=== Directions for this task ===
Retype every text line of the records below verbatim, leaving the pictures out of your answer.

Rendered chart images:
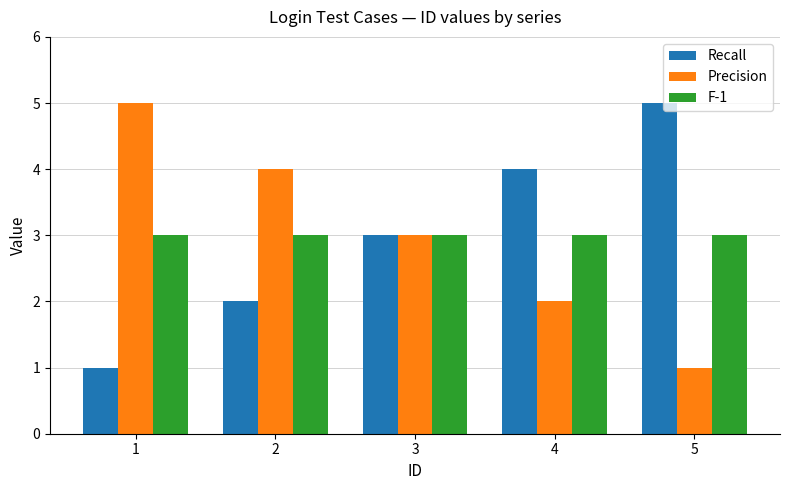

What is the value of the Precision bar at the 2nd from the left?

4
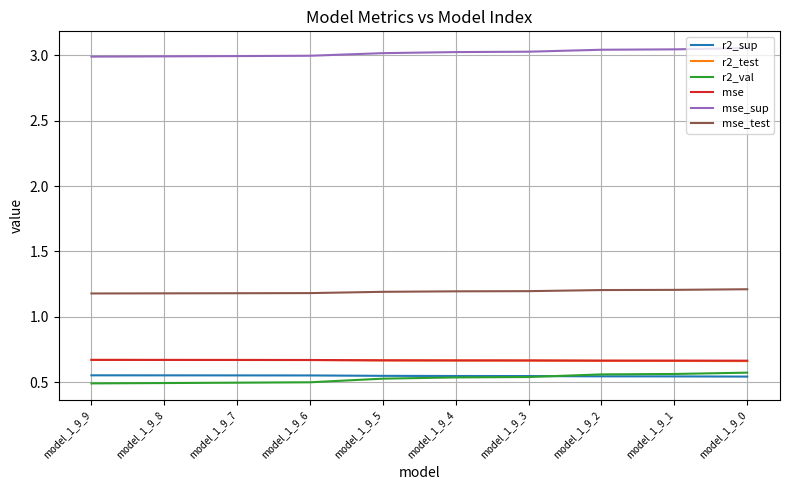

Is the value of mse at model_1_9_5 greater than the value of mse_sup at model_1_9_4?

No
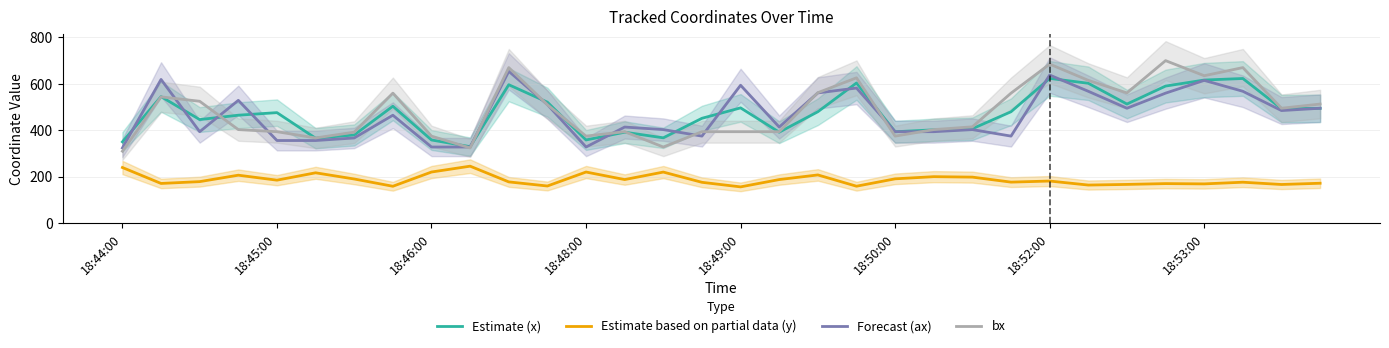

True or false: Estimate (x) has a value of 133.2 at 18:46:00.

False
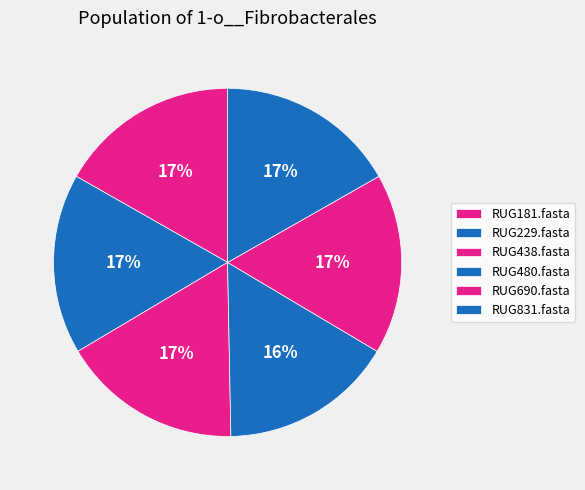

Count the number of slices in the pie.

6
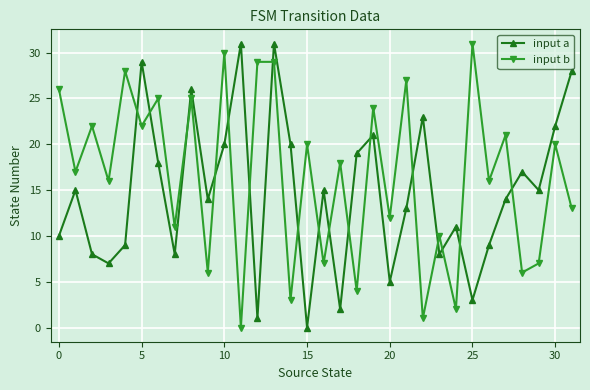

After their last crossing, which series has the higher values: input a or input b?

input a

=== Solution ===
What is the value of the Precision bar at the 2nd from the left?

4

Is the value of mse at model_1_9_5 greater than the value of mse_sup at model_1_9_4?

No

True or false: Estimate (x) has a value of 133.2 at 18:46:00.

False

Count the number of slices in the pie.

6

After their last crossing, which series has the higher values: input a or input b?

input a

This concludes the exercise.